Task prompt
Substitute "bounding rectangle" for every occurrence of "bounding box" in the lines below, and leave everything else unchanged.

[A block of data]

*-*-*

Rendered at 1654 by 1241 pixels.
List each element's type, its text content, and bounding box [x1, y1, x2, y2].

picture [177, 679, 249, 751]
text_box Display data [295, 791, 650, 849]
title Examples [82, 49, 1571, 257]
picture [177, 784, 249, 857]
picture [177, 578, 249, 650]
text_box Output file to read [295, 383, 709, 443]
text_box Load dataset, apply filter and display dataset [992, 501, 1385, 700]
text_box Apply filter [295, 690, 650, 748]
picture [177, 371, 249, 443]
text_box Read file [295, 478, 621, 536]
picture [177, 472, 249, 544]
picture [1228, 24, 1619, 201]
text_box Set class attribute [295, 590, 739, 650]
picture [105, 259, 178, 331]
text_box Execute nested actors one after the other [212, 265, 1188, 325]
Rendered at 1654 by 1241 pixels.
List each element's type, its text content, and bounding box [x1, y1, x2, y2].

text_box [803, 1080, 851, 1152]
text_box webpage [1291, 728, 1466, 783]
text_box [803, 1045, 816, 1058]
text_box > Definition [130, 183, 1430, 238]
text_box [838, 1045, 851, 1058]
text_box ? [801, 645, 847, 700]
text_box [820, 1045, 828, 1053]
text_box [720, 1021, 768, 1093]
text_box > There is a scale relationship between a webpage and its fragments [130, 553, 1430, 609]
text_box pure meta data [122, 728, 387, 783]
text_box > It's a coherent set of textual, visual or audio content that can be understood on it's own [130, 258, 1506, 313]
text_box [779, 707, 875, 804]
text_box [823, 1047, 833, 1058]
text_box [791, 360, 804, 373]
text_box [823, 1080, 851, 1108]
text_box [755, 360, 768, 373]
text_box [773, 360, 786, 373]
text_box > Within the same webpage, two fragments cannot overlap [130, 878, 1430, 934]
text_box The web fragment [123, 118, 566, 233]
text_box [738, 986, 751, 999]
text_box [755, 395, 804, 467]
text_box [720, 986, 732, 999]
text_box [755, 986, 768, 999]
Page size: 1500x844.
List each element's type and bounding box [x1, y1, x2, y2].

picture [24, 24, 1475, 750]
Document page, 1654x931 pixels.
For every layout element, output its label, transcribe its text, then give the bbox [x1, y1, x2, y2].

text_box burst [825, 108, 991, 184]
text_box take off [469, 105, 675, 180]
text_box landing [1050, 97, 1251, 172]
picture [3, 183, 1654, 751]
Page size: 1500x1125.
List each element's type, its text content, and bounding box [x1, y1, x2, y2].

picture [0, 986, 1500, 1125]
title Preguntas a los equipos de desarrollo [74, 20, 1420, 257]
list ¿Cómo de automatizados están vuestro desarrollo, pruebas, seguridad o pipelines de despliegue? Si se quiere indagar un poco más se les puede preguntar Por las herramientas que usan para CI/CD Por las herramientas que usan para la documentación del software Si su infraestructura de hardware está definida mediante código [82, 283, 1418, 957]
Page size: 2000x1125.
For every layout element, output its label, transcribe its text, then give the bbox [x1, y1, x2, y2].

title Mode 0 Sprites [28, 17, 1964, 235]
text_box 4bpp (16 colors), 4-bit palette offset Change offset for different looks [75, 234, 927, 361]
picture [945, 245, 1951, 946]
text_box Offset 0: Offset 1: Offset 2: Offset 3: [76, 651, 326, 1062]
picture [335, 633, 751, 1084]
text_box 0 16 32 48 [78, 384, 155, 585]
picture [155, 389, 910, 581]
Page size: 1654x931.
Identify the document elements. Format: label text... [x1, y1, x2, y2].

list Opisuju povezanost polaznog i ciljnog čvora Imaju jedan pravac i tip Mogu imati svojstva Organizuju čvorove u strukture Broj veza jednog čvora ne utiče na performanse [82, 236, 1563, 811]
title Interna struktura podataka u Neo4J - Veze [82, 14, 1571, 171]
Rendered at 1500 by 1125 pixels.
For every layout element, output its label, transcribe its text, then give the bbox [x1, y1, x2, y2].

*-*-*

Response to this task
Rendered at 1654 by 1241 pixels.
List each element's type, its text content, and bounding rectangle [x1, y1, x2, y2].

picture [177, 679, 249, 751]
text_box Display data [295, 791, 650, 849]
title Examples [82, 49, 1571, 257]
picture [177, 784, 249, 857]
picture [177, 578, 249, 650]
text_box Output file to read [295, 383, 709, 443]
text_box Load dataset, apply filter and display dataset [992, 501, 1385, 700]
text_box Apply filter [295, 690, 650, 748]
picture [177, 371, 249, 443]
text_box Read file [295, 478, 621, 536]
picture [177, 472, 249, 544]
picture [1228, 24, 1619, 201]
text_box Set class attribute [295, 590, 739, 650]
picture [105, 259, 178, 331]
text_box Execute nested actors one after the other [212, 265, 1188, 325]
Rendered at 1654 by 1241 pixels.
List each element's type, its text content, and bounding rectangle [x1, y1, x2, y2].

text_box [803, 1080, 851, 1152]
text_box webpage [1291, 728, 1466, 783]
text_box [803, 1045, 816, 1058]
text_box > Definition [130, 183, 1430, 238]
text_box [838, 1045, 851, 1058]
text_box ? [801, 645, 847, 700]
text_box [820, 1045, 828, 1053]
text_box [720, 1021, 768, 1093]
text_box > There is a scale relationship between a webpage and its fragments [130, 553, 1430, 609]
text_box pure meta data [122, 728, 387, 783]
text_box > It's a coherent set of textual, visual or audio content that can be understood on it's own [130, 258, 1506, 313]
text_box [779, 707, 875, 804]
text_box [823, 1047, 833, 1058]
text_box [791, 360, 804, 373]
text_box [823, 1080, 851, 1108]
text_box [755, 360, 768, 373]
text_box [773, 360, 786, 373]
text_box > Within the same webpage, two fragments cannot overlap [130, 878, 1430, 934]
text_box The web fragment [123, 118, 566, 233]
text_box [738, 986, 751, 999]
text_box [755, 395, 804, 467]
text_box [720, 986, 732, 999]
text_box [755, 986, 768, 999]
Page size: 1500x844.
List each element's type and bounding rectangle [x1, y1, x2, y2].

picture [24, 24, 1475, 750]
Document page, 1654x931 pixels.
For every layout element, output its label, transcribe its text, then give the bbox [x1, y1, x2, y2].

text_box burst [825, 108, 991, 184]
text_box take off [469, 105, 675, 180]
text_box landing [1050, 97, 1251, 172]
picture [3, 183, 1654, 751]
Page size: 1500x1125.
List each element's type, its text content, and bounding rectangle [x1, y1, x2, y2].

picture [0, 986, 1500, 1125]
title Preguntas a los equipos de desarrollo [74, 20, 1420, 257]
list ¿Cómo de automatizados están vuestro desarrollo, pruebas, seguridad o pipelines de despliegue? Si se quiere indagar un poco más se les puede preguntar Por las herramientas que usan para CI/CD Por las herramientas que usan para la documentación del software Si su infraestructura de hardware está definida mediante código [82, 283, 1418, 957]
Page size: 2000x1125.
For every layout element, output its label, transcribe its text, then give the bbox [x1, y1, x2, y2].

title Mode 0 Sprites [28, 17, 1964, 235]
text_box 4bpp (16 colors), 4-bit palette offset Change offset for different looks [75, 234, 927, 361]
picture [945, 245, 1951, 946]
text_box Offset 0: Offset 1: Offset 2: Offset 3: [76, 651, 326, 1062]
picture [335, 633, 751, 1084]
text_box 0 16 32 48 [78, 384, 155, 585]
picture [155, 389, 910, 581]
Page size: 1654x931.
Identify the document elements. Format: label text... [x1, y1, x2, y2].

list Opisuju povezanost polaznog i ciljnog čvora Imaju jedan pravac i tip Mogu imati svojstva Organizuju čvorove u strukture Broj veza jednog čvora ne utiče na performanse [82, 236, 1563, 811]
title Interna struktura podataka u Neo4J - Veze [82, 14, 1571, 171]
Rendered at 1500 by 1125 pixels.
For every layout element, output its label, transcribe its text, then give the bbox [x1, y1, x2, y2].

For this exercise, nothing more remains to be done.